4. Lightbulb moments for asset managers, BI in multifamily flips the switch.
Everyone on the same page, all the time—it’s a tall order, but one that modern Business Intelligence solutions are ready to live up to.
Given that Engrain’s most innovative new product is our Business Intelligence solution, SightMap Asset Intelligence, this is a trend we’ve seen emerging over the last several years and it is continuing to gain momentum. We’ve seen multifamily organizations like Trammell Crow Residential, LMC, UDR, Shea Apartments, Ovation and our other customers jump on board this technology trend and significantly transform the way they manage and optimize their businesses.
“SightMap Asset Intelligence helps us to quickly analyze our properties’ performance. The flexibility of the tool gives us the advanced filtering capabilities we need to analyze our assets and make better-informed decisions.”
–Wendy White, Ovation
While White and many others have praised the real-time decision making capability of multifamily BI solutions being a main benefit, and it’s true, we believe that having enterprise-wide access to this data that has previously been locked up in spreadsheet inside organizational silos will have an even greater impact.
Active asset managers on both the owner and operator side can now see a single version of the truth thanks to the advancement of multifamily Business Intelligence solutions.
5. Get smart. Smart home technology has found it’s (or, IoT’s) groove in apartment living.

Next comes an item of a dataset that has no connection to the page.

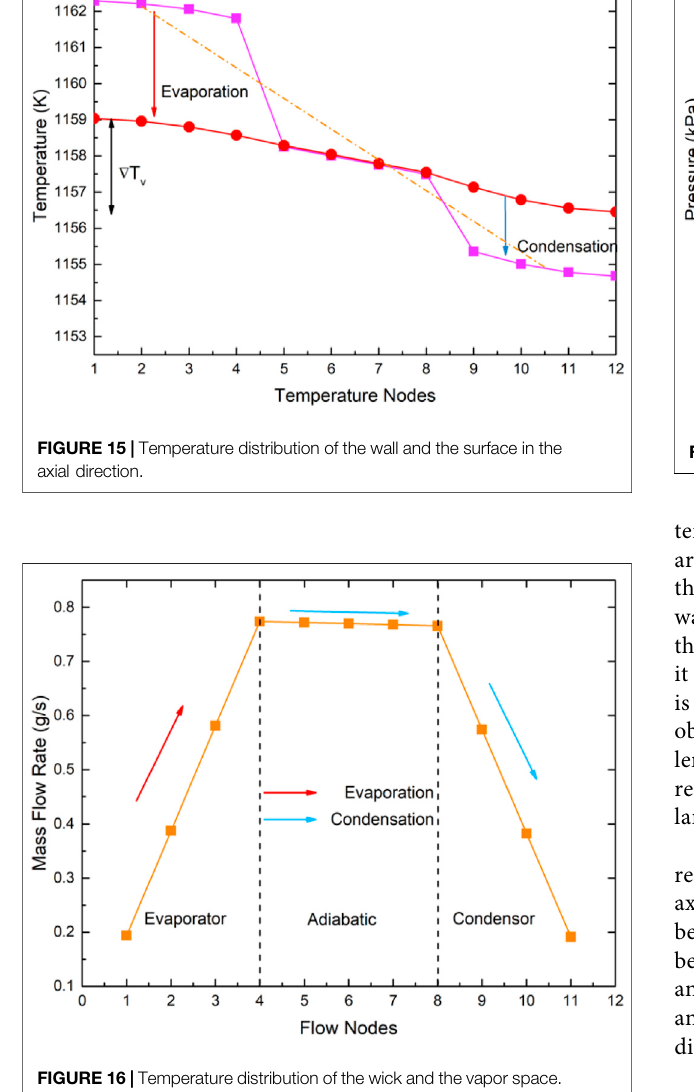
FIGURE 16 | Temperature distribution of the wick and the vapor space.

In the 12-months from the last NAA Conference in Atlanta to today, there has been a boom in the home automation industry, and multifamily smart living is at the center of it. The number of players in the space seems to have quadrupled in just this short amount of time. There are the leaders like Zego, IOTAS and Vivint but they are followed by a flood of new companies offering smart home technology solutions for both new construction and retrofit solutions for older properties. These vendors bring to the table a diverse set of offerings that span both hardware and software products for residents, property managers and facilities teams.
These devices allow tenants to monitor and regulate their lighting, heating and cooling, control access to their unit, manage their entertainment, even control their appliances. Implementation and installations are happening at a rapid rate, but some owners and operators are slow to make investments because they feel that technology changes so rapidly. But, the message is clear—residents want greater command over their environments and properties that give it to them are creating competitive differentiation.

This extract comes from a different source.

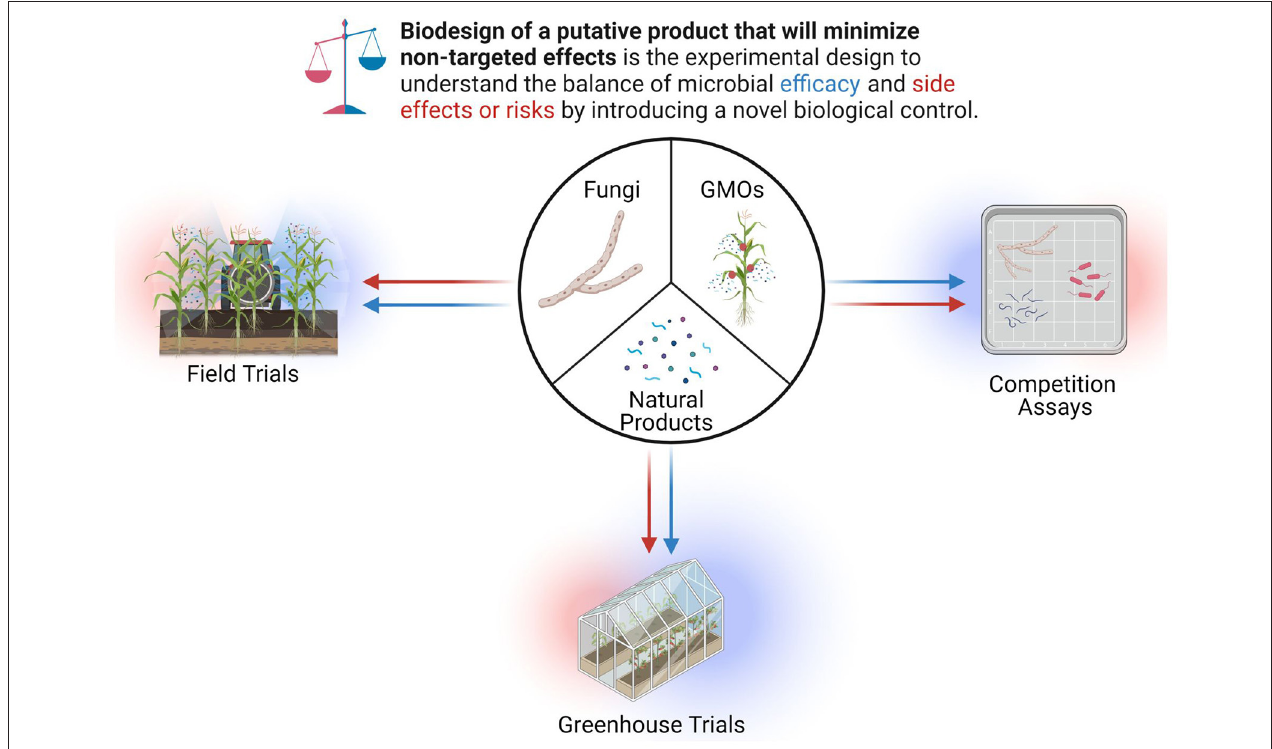
FIGURE 11 | Biodesign of putative products to minimize untargeted effects.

Some advice to owners from Zego’s CEO, Adam Blake, is to keep it simple. He says:
“The biggest thing property managers care about with technology is keeping things simple, they want to make sure smart home equipment will require very little ongoing maintenance from them.”
The key to undertaking a large scale smart living or home automation project is understanding all the solutions available and the many hardware and software options you’ll have decide on. Your portfolio’s unique needs are incredibly important and require that your team does its due diligence in scoping out the project and engaging the right vendors.
The renter demand for smart living is real and it is expected to grow exponentially. It will be interesting to see how much the market expands over the next 12 months when we meet again for NAA Apartmentalize in Denver.